Polycystic kidney diseases (PKD) are the most common
hereditary diseases of the human kidney and account for ten per cent of patients requiring
renal transplantation or dialysis. Renal
cyst formation has been attributed to enhanced cell proliferation, unbalanced cell death, abnormal targeting of
membrane proteins, aberrant kidney development and tubular obstruction, but there is no treatment that blocks the formation and enlargement of renal
cysts. We have now developed an in vitro model of spontaneous
cyst formation that distinguishes
polycystic kidney epithelium from its normal counterpart. Inhibitors of
DNA,
RNA and
protein synthesis did not prevent in vitro
cyst formation, but this was reversibly inhibited by
ouabain,
amiloride and the microtubule-specific agents
colchicine,
vinblastine and
taxol.

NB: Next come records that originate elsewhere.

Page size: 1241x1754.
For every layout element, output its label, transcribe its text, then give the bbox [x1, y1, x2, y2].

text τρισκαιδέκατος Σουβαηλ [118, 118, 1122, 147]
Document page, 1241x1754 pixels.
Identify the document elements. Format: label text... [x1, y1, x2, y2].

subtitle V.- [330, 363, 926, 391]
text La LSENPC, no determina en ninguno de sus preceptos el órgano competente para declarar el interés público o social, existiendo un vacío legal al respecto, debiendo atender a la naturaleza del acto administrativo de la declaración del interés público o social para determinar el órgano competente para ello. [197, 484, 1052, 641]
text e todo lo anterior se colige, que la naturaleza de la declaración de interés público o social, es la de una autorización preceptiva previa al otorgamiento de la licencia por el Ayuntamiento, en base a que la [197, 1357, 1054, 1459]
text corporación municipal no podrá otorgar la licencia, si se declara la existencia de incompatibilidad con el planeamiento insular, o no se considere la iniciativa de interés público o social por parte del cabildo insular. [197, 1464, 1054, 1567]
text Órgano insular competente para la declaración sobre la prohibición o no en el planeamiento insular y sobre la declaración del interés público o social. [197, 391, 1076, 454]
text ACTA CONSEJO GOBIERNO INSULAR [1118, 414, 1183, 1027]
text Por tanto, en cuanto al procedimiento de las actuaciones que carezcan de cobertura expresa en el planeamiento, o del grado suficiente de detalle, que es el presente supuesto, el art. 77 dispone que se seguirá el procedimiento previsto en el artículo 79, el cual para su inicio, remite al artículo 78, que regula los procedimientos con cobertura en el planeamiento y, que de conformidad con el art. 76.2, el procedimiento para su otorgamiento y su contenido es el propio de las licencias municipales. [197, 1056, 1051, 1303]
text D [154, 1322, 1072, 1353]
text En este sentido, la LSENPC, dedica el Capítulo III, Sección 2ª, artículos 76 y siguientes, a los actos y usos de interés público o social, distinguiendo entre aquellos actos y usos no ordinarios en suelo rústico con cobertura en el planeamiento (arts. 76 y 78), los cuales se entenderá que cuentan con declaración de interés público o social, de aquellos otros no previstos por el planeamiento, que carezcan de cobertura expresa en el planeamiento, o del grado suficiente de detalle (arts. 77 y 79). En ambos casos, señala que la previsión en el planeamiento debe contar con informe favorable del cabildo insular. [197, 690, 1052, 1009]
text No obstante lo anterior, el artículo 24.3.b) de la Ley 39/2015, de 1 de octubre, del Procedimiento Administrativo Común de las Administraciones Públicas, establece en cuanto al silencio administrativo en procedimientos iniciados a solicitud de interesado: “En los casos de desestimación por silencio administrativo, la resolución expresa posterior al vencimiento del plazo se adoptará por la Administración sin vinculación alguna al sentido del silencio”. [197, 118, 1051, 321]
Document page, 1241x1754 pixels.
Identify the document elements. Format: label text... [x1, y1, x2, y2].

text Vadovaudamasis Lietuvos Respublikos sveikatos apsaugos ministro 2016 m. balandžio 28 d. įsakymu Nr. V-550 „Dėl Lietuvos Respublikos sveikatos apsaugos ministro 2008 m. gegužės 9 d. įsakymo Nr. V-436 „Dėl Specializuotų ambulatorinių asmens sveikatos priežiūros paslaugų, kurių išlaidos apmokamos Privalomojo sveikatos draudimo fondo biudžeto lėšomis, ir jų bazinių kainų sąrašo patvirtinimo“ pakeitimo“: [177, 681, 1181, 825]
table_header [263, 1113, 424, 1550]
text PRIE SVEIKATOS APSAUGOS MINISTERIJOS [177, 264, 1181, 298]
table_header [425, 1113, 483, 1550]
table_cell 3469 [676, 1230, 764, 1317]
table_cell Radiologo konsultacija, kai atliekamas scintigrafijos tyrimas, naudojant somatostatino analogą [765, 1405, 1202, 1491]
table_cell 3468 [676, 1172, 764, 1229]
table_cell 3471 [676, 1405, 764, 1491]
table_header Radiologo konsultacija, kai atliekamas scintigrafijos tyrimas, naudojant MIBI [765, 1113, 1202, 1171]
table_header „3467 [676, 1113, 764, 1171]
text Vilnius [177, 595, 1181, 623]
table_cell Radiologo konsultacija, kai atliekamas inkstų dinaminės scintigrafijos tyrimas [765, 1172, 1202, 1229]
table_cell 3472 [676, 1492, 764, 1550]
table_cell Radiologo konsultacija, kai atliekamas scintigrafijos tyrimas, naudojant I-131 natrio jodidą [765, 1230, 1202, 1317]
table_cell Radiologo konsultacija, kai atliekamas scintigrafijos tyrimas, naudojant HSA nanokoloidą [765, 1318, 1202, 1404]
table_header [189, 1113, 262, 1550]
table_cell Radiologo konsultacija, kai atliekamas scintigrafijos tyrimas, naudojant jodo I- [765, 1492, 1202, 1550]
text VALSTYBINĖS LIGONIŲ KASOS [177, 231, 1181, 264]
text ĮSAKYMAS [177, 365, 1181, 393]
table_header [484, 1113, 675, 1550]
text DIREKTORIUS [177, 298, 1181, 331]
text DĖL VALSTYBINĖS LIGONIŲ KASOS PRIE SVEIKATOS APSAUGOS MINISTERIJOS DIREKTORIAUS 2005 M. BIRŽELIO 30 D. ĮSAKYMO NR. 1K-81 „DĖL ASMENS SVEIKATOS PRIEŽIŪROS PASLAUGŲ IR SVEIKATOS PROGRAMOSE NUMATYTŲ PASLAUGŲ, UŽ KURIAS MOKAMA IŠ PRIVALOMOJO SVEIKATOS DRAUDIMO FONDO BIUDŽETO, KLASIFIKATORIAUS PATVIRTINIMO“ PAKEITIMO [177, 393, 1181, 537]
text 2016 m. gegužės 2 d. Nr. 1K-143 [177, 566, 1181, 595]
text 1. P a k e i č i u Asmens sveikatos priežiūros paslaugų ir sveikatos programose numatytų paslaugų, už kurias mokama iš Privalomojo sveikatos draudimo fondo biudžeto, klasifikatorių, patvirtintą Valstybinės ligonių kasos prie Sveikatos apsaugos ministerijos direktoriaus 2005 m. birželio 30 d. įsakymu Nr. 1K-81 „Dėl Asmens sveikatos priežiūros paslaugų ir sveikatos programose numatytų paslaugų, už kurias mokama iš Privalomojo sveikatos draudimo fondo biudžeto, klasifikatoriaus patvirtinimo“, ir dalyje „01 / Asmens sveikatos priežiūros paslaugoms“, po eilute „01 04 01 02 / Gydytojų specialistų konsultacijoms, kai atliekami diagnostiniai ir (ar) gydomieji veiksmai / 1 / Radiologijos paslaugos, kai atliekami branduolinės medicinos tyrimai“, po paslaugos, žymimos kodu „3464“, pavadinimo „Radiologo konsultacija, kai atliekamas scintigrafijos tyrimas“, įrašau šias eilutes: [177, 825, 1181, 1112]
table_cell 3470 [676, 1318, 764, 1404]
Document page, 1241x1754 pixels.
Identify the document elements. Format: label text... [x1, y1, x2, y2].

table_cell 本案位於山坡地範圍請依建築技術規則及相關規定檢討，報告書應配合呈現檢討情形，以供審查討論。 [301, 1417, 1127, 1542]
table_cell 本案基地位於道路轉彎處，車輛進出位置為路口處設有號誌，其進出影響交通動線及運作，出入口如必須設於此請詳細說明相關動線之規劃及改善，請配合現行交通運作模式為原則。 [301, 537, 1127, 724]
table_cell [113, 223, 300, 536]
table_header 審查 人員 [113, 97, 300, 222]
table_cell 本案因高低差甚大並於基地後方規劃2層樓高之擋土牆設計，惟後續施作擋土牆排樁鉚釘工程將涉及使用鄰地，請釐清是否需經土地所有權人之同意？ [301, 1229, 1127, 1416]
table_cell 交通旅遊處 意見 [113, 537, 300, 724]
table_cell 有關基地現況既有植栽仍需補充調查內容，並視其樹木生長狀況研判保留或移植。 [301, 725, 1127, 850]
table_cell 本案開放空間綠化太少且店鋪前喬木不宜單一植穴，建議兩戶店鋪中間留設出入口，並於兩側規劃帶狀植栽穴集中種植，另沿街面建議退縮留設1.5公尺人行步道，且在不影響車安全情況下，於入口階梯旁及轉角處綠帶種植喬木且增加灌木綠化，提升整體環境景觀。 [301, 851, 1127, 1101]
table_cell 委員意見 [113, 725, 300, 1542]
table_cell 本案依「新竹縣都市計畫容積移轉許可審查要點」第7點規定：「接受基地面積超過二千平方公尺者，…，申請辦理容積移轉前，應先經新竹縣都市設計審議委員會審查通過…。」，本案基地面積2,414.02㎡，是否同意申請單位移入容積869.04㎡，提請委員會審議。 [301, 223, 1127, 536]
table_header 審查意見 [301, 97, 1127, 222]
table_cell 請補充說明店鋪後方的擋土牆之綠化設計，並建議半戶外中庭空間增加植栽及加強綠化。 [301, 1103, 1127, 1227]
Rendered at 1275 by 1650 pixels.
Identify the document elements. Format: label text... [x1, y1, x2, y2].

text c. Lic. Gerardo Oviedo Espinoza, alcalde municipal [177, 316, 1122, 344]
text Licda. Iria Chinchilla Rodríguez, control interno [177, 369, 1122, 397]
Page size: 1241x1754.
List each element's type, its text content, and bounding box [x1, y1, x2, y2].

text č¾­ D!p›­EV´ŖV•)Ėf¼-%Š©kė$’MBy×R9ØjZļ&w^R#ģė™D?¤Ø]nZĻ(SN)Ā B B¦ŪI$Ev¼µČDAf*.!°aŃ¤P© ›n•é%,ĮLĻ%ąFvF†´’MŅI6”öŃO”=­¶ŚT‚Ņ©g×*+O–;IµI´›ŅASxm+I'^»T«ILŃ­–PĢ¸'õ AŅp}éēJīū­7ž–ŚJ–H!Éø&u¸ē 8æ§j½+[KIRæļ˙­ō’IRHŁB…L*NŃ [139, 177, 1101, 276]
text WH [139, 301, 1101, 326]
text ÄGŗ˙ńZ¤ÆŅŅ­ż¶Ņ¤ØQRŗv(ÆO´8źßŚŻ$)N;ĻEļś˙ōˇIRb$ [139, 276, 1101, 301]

The cpk mouse is a well-characterized recessive PKD model and we find that cpk/cpk mice develop PKD and die from uraemia by 4-5 weeks of age, but when treated weekly with
taxol they survive for more than 200 days with minimal loss of renal function, show limited collecting-dust
cyst enlargement, and attain adult size. Our results indicate that the microtubule cytoskeleton has a central role in the pathogenesis of PKD in cpk mice and that
taxol may also be useful in treating human PKD.